La vida consagrada, especialmente la occidental, se ha fijado con gusto en la
humanidad del Señor Jesús, ha contemplado sus misterios, sus opciones y decisiones,
se ha conmovido ante sus humillaciones y dolores, se ha sumergido en sus lágrimas,
ha recorrido los pasos de su vida desde el pesebre a la pasión y la resurrección. La
Exhortación estimula este «cristocentrismo» basado en la divino-humanidad de Jesús,
un cristocentrismo cualificado por la imitación de la forma de vida de Cristo casto, pobre
y obediente.
La «devoción» a la humanidad de Jesús, con el amor y la sensibilidad de María
de Betania, con la mirada maravillada y conmovida de los santos, con el deseo ardiente
de una «adhesión configuradora» para hacerlo presente de nuevo en este mundo, es
una garantía de la autenticidad de la vida consagrada, que, de esa forma, se mantiene
lejos de las tentaciones: tanto de las de un espiritualismo evanescente, como lo sonlas
nuevas formas de religiosidad, como de las de un materialismo sin apertura a lo
trascendente, como puede inocular el clima secularista. Conviene recordar siempre
que la humanidad de Jesús es el camino a la divinización, a la introducción real en el
impenetrable mundo divino, suprema aspiración de todo ser humano.

Registros mostrados »
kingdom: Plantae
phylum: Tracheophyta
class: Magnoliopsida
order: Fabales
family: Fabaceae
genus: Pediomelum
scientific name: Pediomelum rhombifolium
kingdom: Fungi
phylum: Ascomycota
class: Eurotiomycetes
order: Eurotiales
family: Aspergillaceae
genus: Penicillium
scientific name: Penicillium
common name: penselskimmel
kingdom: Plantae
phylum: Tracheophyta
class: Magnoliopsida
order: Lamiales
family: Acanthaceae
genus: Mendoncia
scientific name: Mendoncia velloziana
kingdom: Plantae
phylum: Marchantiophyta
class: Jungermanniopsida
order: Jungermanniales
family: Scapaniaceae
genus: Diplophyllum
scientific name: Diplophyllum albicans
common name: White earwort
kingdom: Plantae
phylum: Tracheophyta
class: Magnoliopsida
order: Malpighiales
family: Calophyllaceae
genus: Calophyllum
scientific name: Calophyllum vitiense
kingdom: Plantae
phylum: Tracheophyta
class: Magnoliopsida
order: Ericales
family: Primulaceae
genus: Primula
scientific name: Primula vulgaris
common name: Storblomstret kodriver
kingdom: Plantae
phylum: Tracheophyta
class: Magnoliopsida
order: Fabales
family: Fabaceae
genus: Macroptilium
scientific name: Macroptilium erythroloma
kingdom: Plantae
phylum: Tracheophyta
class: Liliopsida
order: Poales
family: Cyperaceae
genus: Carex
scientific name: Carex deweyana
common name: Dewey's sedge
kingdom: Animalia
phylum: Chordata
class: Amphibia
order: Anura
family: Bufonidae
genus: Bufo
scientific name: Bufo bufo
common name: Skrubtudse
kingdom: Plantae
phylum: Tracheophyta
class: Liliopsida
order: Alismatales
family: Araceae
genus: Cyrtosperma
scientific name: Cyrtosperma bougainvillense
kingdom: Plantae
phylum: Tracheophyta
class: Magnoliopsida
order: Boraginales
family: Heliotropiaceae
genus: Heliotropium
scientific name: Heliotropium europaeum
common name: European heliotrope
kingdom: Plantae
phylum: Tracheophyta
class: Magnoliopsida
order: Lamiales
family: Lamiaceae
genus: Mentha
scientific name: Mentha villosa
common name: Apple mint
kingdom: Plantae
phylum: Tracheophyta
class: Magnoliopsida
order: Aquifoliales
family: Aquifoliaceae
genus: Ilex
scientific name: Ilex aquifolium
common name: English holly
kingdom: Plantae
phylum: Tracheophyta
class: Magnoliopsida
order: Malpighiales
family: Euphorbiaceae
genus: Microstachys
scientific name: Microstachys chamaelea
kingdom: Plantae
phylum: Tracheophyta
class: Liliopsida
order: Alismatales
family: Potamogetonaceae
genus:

Qué hay que hacer »
1 – Responde estas preguntas sobre el fragmento acerca de la vida consagrada:
(a) ¿Qué estimula la Exhortación?
(b) ¿El amor y la sensibilidad de quién se menciona en relación con la «devoción» a la humanidad de Jesús?
(c) ¿A qué camino se dice que lleva la humanidad de Jesús?
2 – Retoma el fragmento sobre la vida consagrada y continúalo a partir de su última oración.

Respuestas »
1 –
(a) Un «cristocentrismo» basado en la divino-humanidad de Jesús, cualificado por la imitación de la forma de vida de Cristo casto, pobre y obediente.
(b) El de María de Betania.
(c) A la divinización, a la introducción real en el impenetrable mundo divino.

2 –
b) El cuerpo místico que es la Iglesia


No se puede amar a Cristo si no se ama su cuerpo, que es la Iglesia. Esta Iglesia
concreta, este pueblo santo y pecador, regido por estos pastores, esta Iglesia con sus
virtudes y defectos. La Exhortación evoca el amor de los fundadores «por el señor
Papa», por el «dulce Cristo en la tierra». Recuerda su empeño por «sentir con la
Iglesia», por considerarse «hijos de la Iglesia». Recuerda también el estrecho vínculo
con Pedro y con su ministerio de unidad. Es necesario reconocer que necesitamos
asegurar y reforzar este amor.
Venimos, en efecto, de unos años turbulentos y difíciles; de períodos de cambios
promovidos por las bases que no siempre se sentían comprendidas por el vértice; de
un debilitamiento de la visión mistérica de la Iglesia debido, entre otras cosas, a una
excesiva presentación de la dimensión sociológica y a visiones individualistas que
prevalecían por encima de las visiones solidarias orientadas al bien común; y también,
es bueno decirlo, de una perspectiva de fe bastante disminuida.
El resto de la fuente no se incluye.